## [Texto para leitura]
☆ ☆ ☆ ☆ ☆

De calças jeans, camiseta branca e um tipo de alpargatas azul claro de pano estampadas com diminutas listras de cores diversas, Ney Matogrosso apareceu na ampla sala, olhou o trio à sua frente e logo perguntou ao fotógrafo Zarella Neto se ele havia trazido iluminação. Mestre da luz, responsável por iluminar shows de vários astros como Chico Buarque, Ney, claro, se preocupa com ela. “Nessa época do ano escurece muito cedo no Rio”. Ao ver o primeiro fotograma, se tranquiliza. Ficou intrigado com o tom esverdeado, mas logo começou a discorrer sobre o melhor lugar para se dar um mergulho na orla carioca.

“O Arpoador tem as águas mais limpas para o banho”, diz para o cantor RaphaZ, vocalista da banda Zabomba, que fez a ponte para a entrevista e com quem realizou um dueto em um show memorável em São Paulo. Ney, aliás, costuma apoiar novos grupos com os quais se identifica e incentivar novos talentos.

Sua figura magérrima, num primeiro momento, pode fazer com que se acredite ser ele um homem frágil. Nem de longe. Quando fala, mostra com a força de suas palavras o porquê despontou para a arte como um mestre da subversão e fez da transgressão sua maior arma para enfrentar o conservadorismo. “A América Latina é machista”, sintetiza o cantor, neto de avô argentino e avó paraguaia.

☆ ☆ ☆ ☆ ☆

## [Instruções de trabalho]
1 - Reescreva de forma mais breve o parágrafo do texto sobre Ney Matogrosso que começa com "Sua figura magérrima", mantendo os fatos principais.
2 - Liste todas as pessoas mencionadas pelo nome no texto sobre Ney Matogrosso.
3 - Transcreva do texto sobre Ney Matogrosso o trecho que vai de "Sua figura magérrima, num" até "e avó paraguaia.".

## [Dados brutos]
☆ ☆ ☆ ☆ ☆

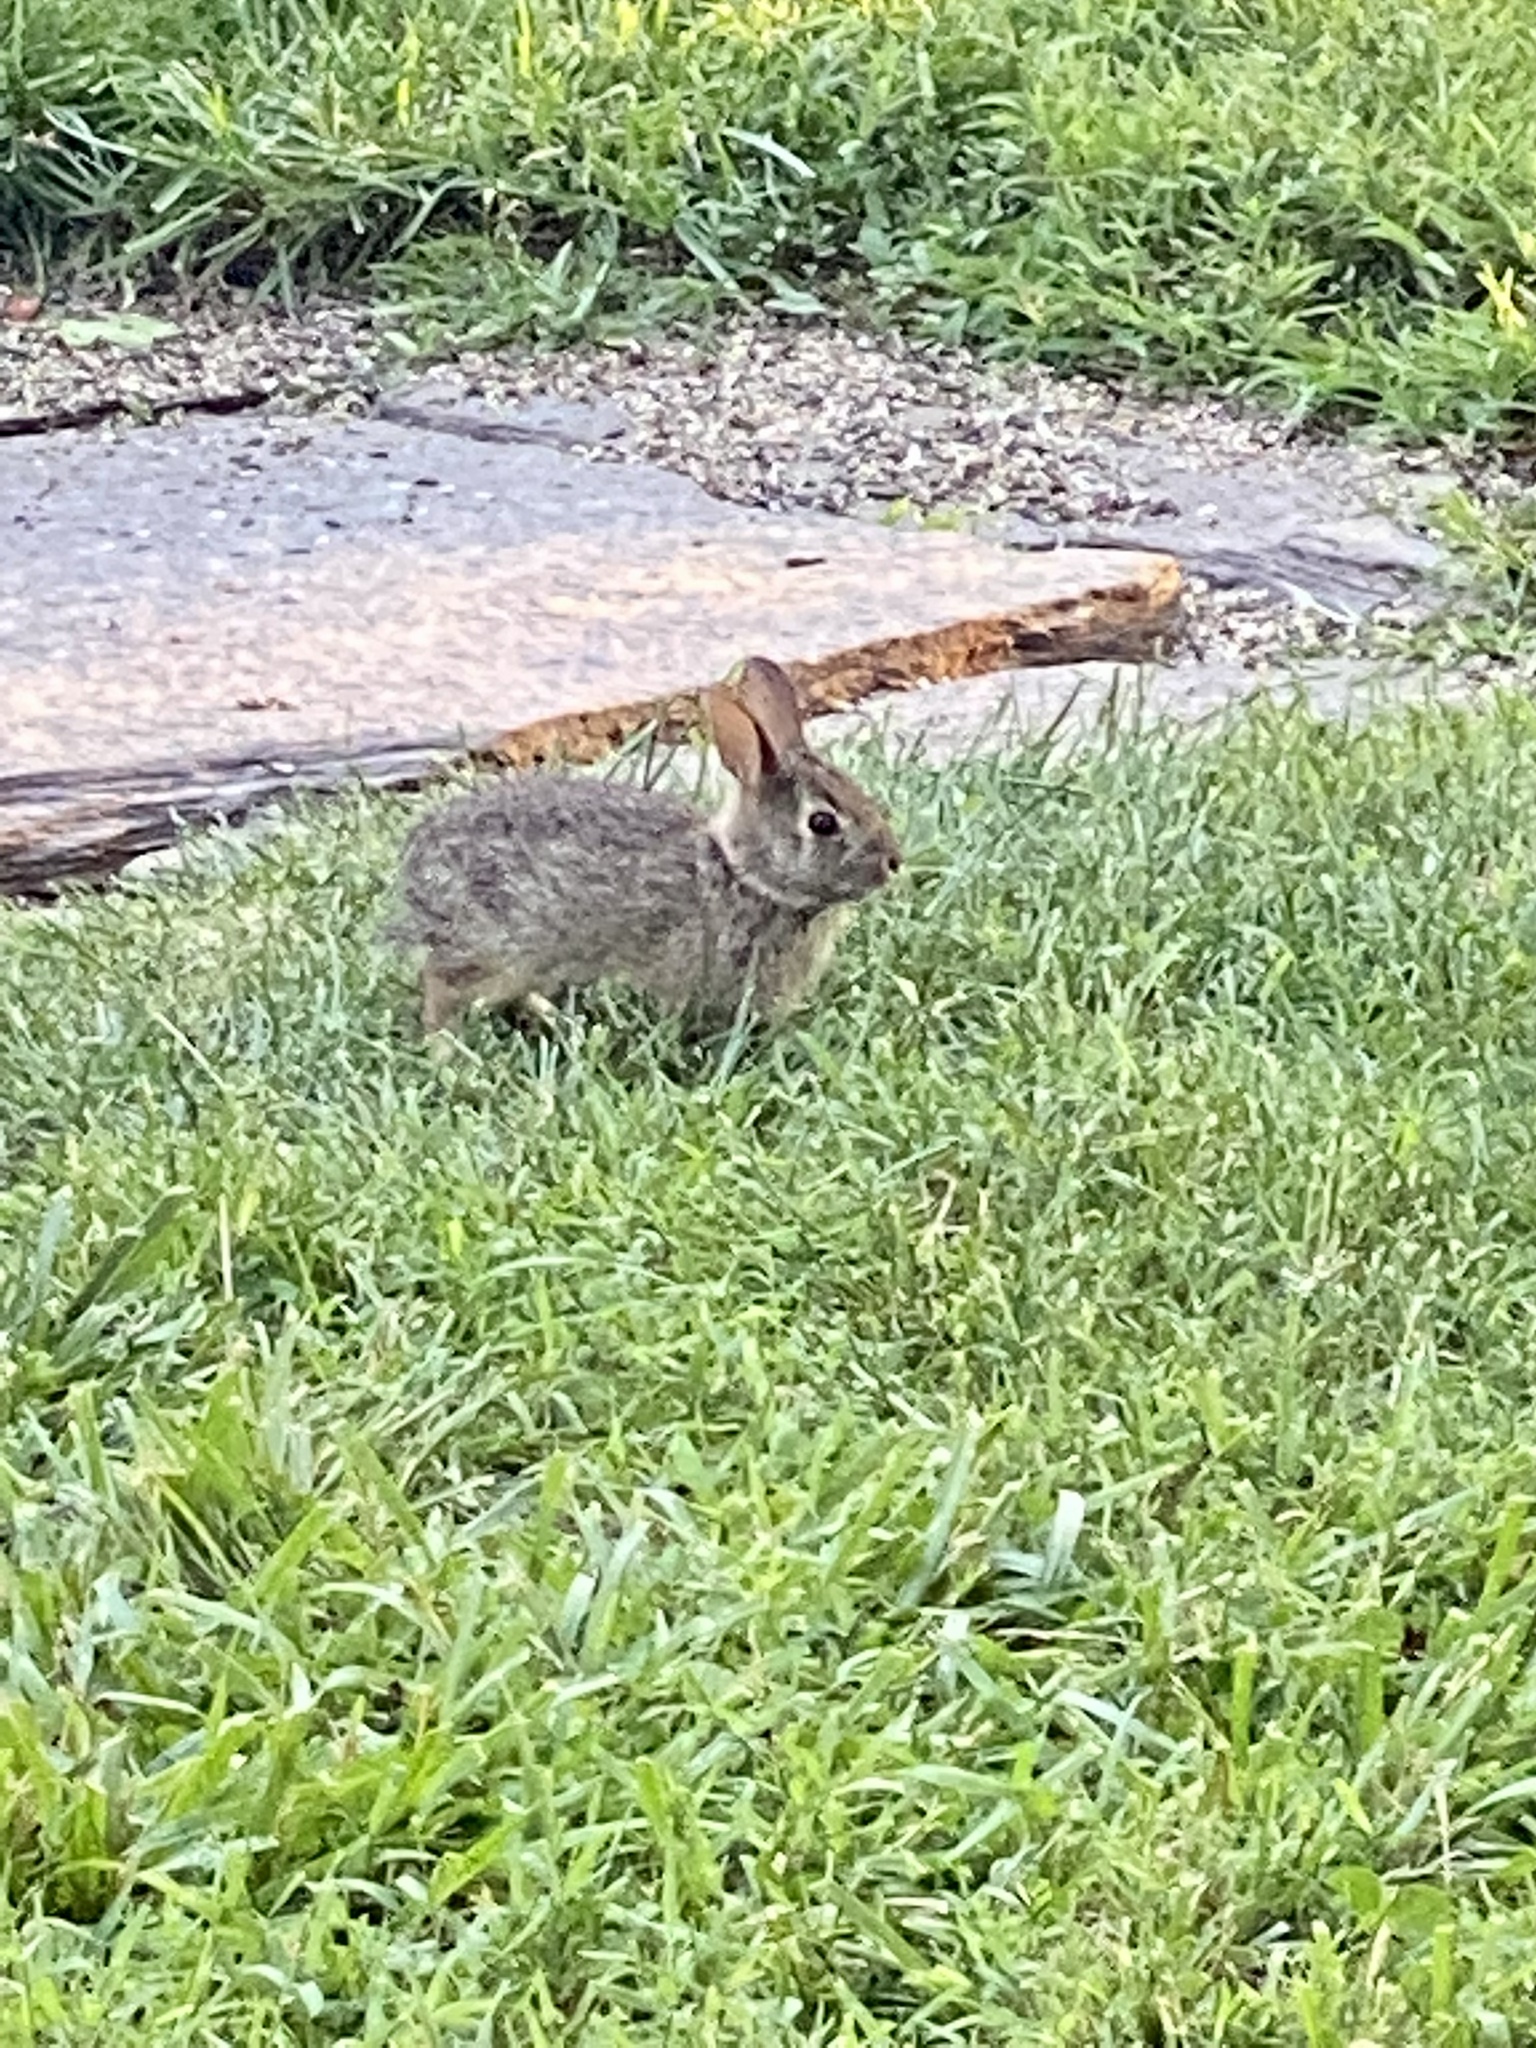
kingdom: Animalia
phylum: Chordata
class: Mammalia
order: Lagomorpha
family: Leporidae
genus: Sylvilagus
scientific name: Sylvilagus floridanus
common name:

☆ ☆ ☆ ☆ ☆

## [Respostas por tarefa]
1 - A figura magérrima de Ney Matogrosso pode sugerir fragilidade, mas ele não é frágil. A força de suas palavras mostra por que despontou na arte como mestre da subversão, usando a transgressão como arma contra o conservadorismo. Neto de avô argentino e avó paraguaia, ele resume: "A América Latina é machista".

2 -
- Ney Matogrosso
- Zarella Neto
- Chico Buarque
- RaphaZ

3 -
Sua figura magérrima, num primeiro momento, pode fazer com que se acredite ser ele um homem frágil. Nem de longe. Quando fala, mostra com a força de suas palavras o porquê despontou para a arte como um mestre da subversão e fez da transgressão sua maior arma para enfrentar o conservadorismo. “A América Latina é machista”, sintetiza o cantor, neto de avô argentino e avó paraguaia.